A white line is painted down the center of the instrument panel. Lieutenant Ho, who is here to brief us, explained that if the MiG gets into a spin we are to shove the control stick against that white line. If the airplane doesn't come out of the spin after three rotations-he put up three fingers to make sure we understood-then "you go," he said, flicking his hand like a guy ejecting. The MiG could not recover from a spin, and the Koreans probably lost more pilots spinning in than from American guns. So, spin testing is a big no-no. One thing I did try-I purposely stalled the sumbitch, just about a foot off the runway and with the gear down. There was no warning light, nothing. I just quit flying and whacked down on the deck.
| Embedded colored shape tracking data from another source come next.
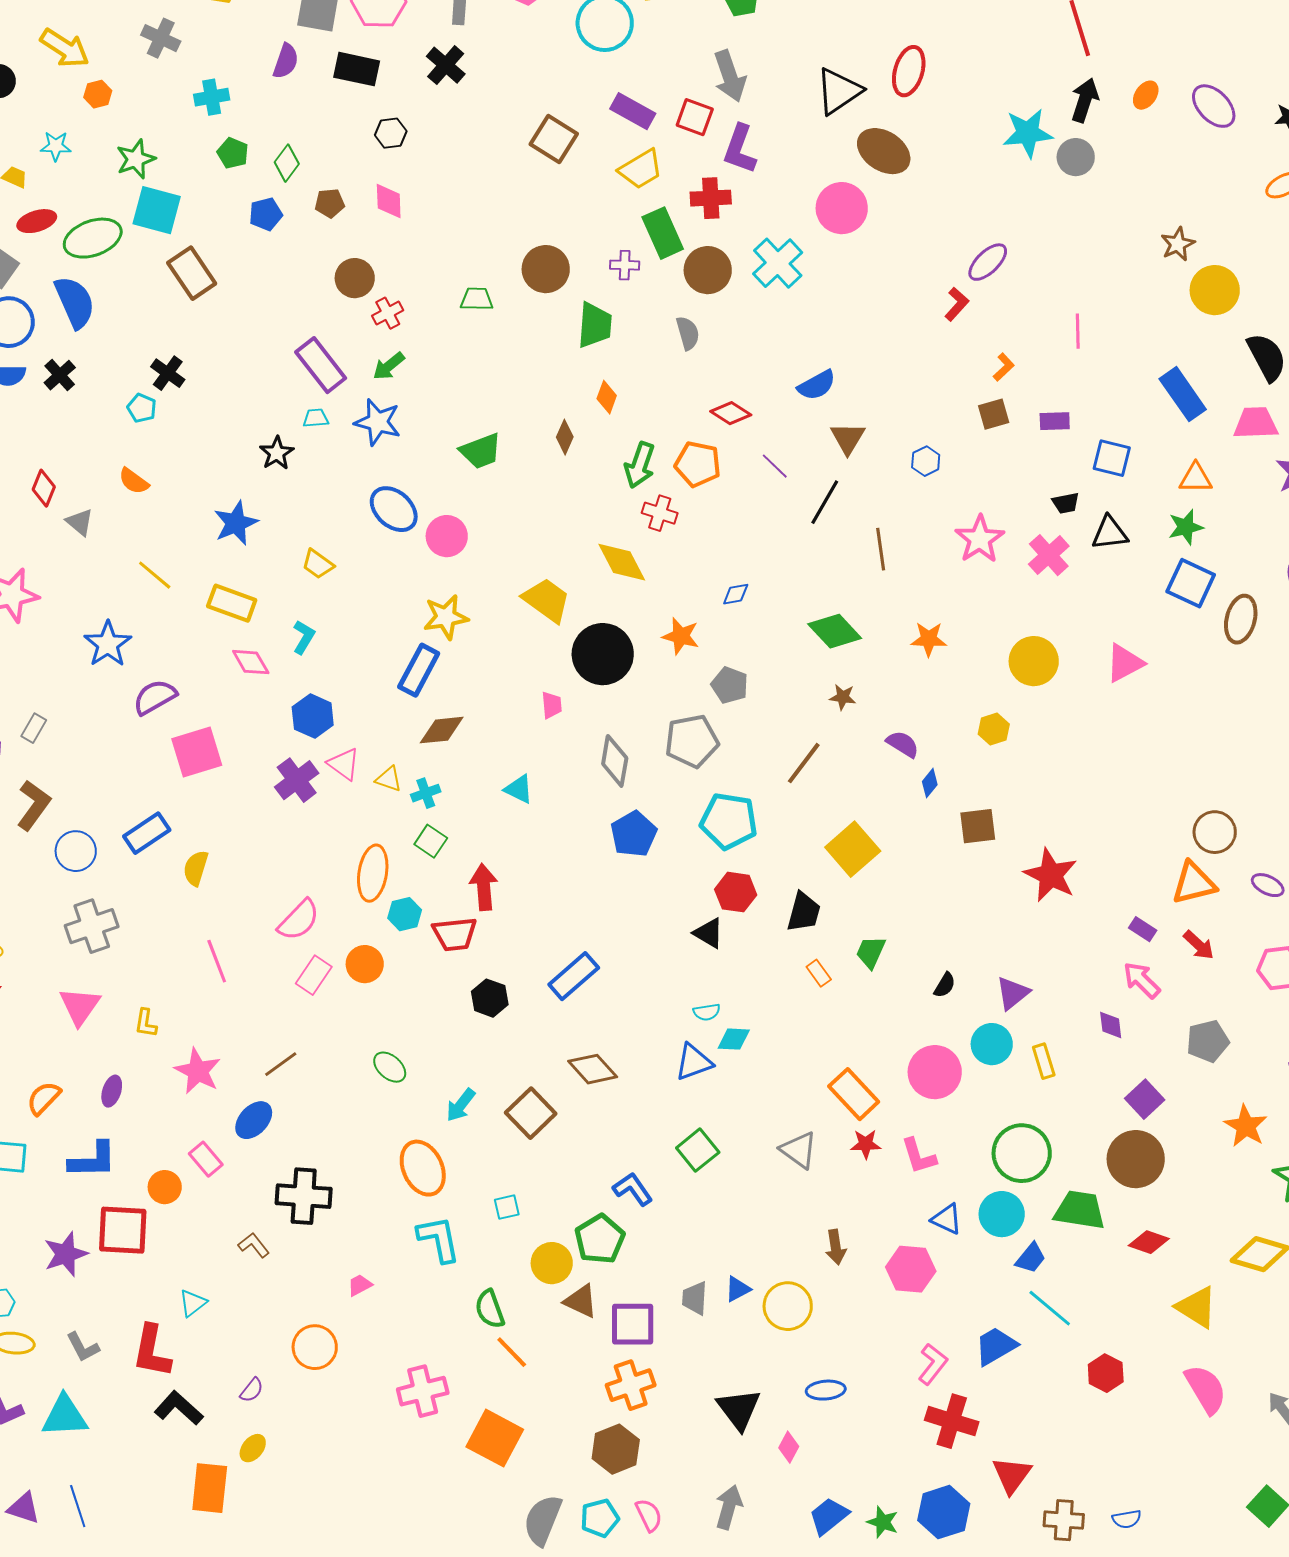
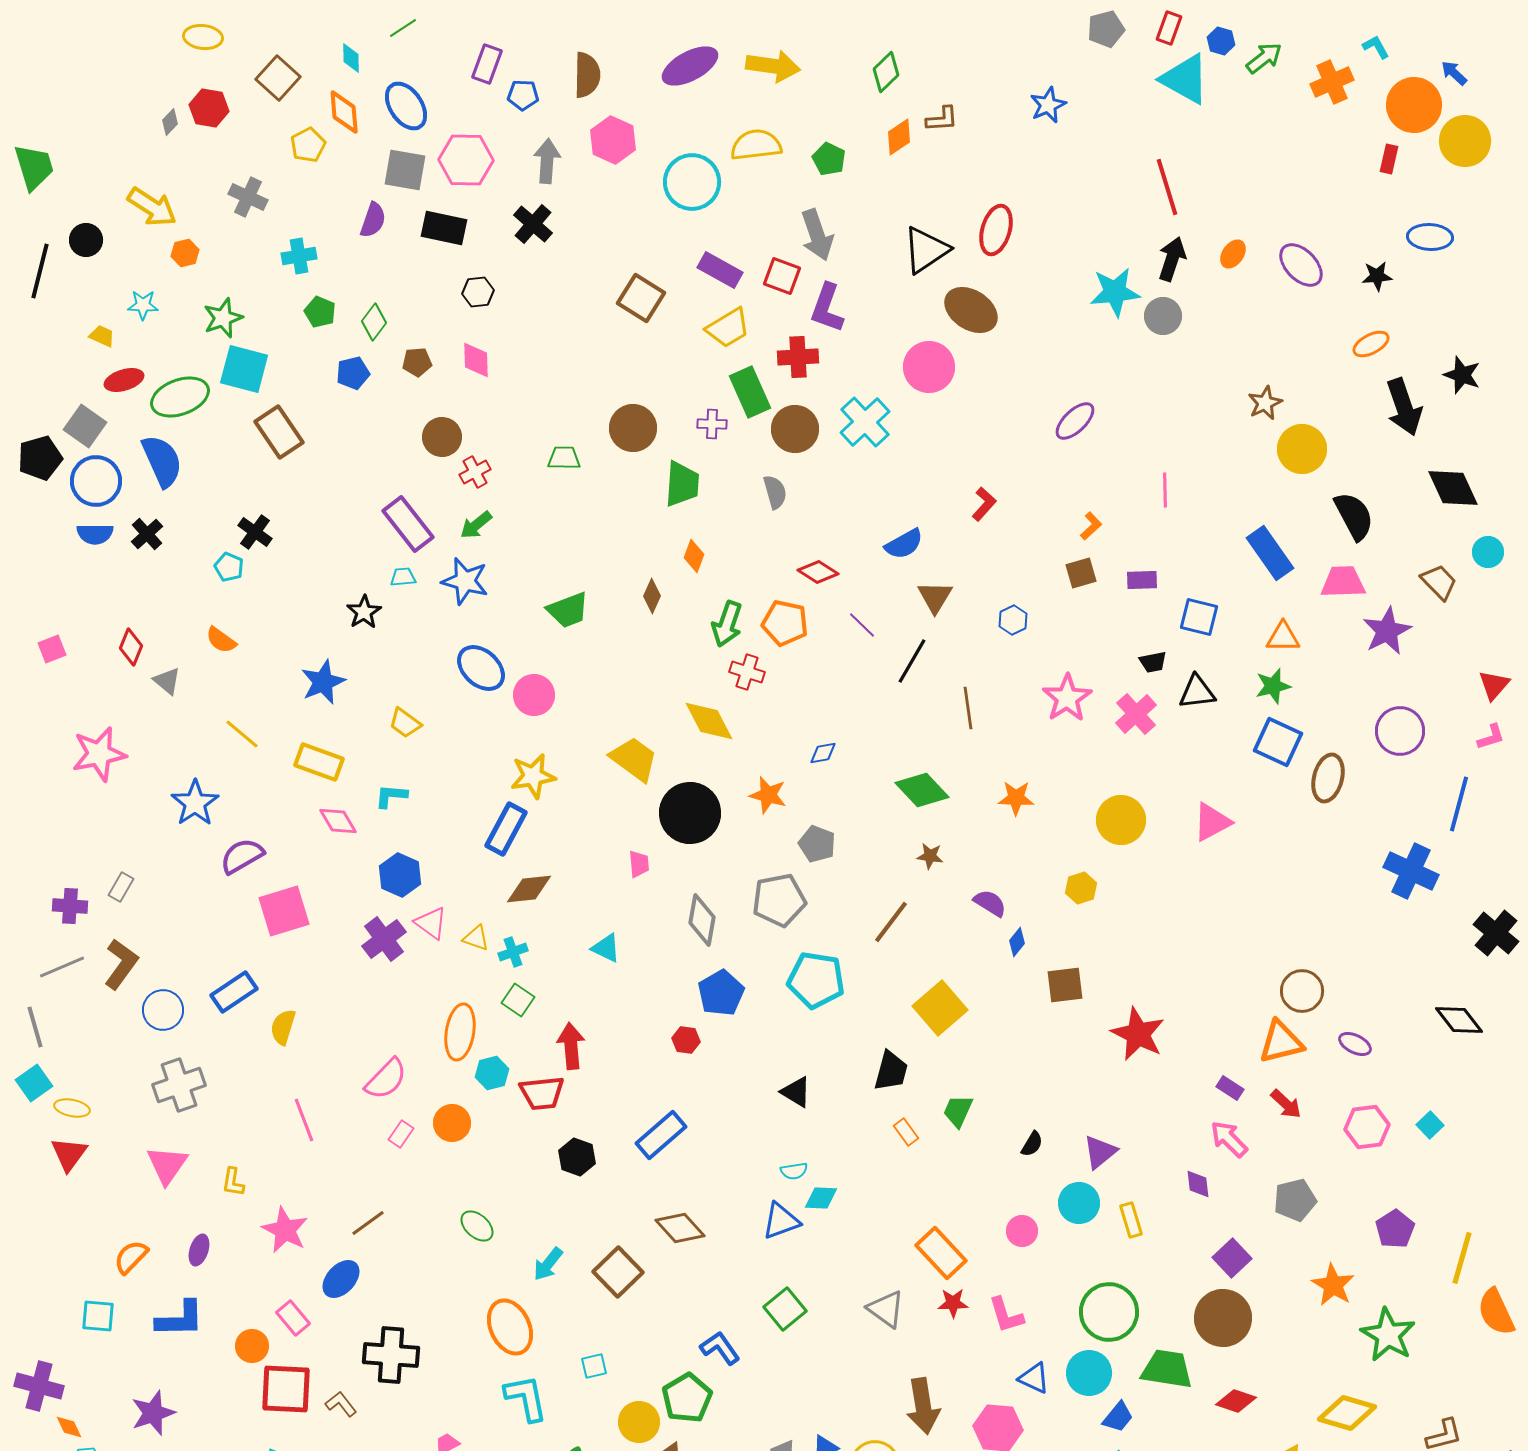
red L-shape: (957, 304) -> (984, 504), moved
cyan L-shape: (304, 637) -> (391, 796), turned -116
red hexagon: (736, 892) -> (686, 1040), moved, size x0.7
pink rectangle: (314, 975) -> (401, 1134), size x0.7
pink circle: (935, 1072) -> (1022, 1231), size x0.6
red square: (123, 1230) -> (286, 1389), moved
brown arrow: (836, 1247) -> (923, 1406), size x1.6

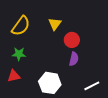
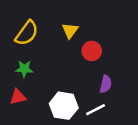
purple semicircle: (74, 59) -> (106, 84), moved
white line: (92, 86) -> (96, 110), moved

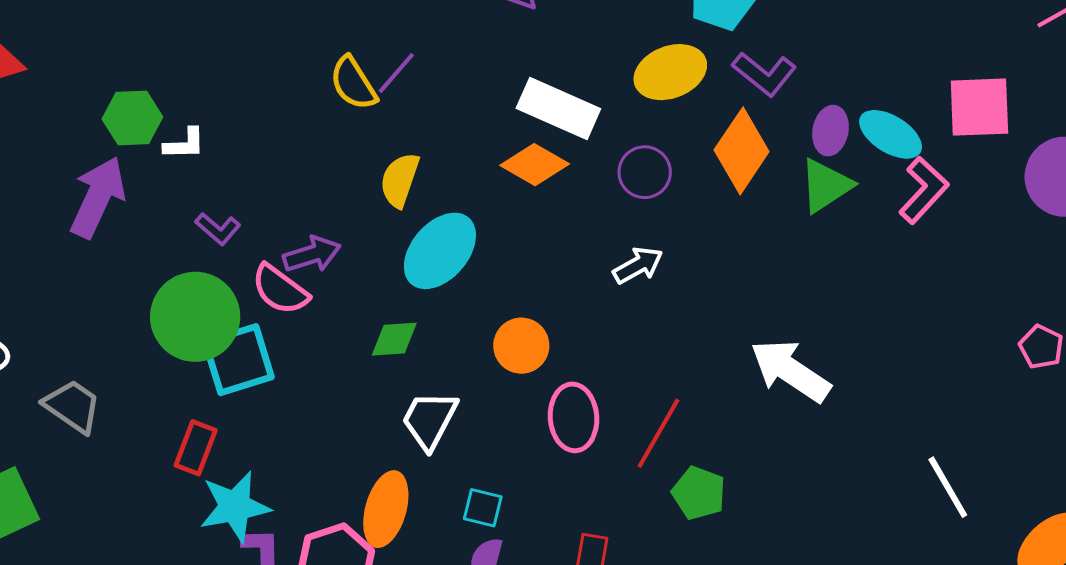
The MiG is a pretty good fighting machine, but it lacks our sophisticated American technology. It has problems-oscillating, pitching up unexpectedly, fatal spins, no stall warning, lousy pressurization, and a particular warning from Lieutenant Ho not to turn on the emergency fuel pump. That could blow the rear off the airplane; the North Koreans lost four or five MiGs that way. Man, that thing is a flying booby trap, and nobody will be surprised if l get killed.
I'm nearly finished wiring the ejection seat when somebody taps me on the shoulder. I look up and see General Boyd. "Chuck," he says, "come down for a minute. There's somebody I want you to meet." I follow him down off the wing and run through the rain to a staff car and climb inside to meet a four-star general Jack Cannon, head of the Air Force in the Pacific. General Boyd introduces me.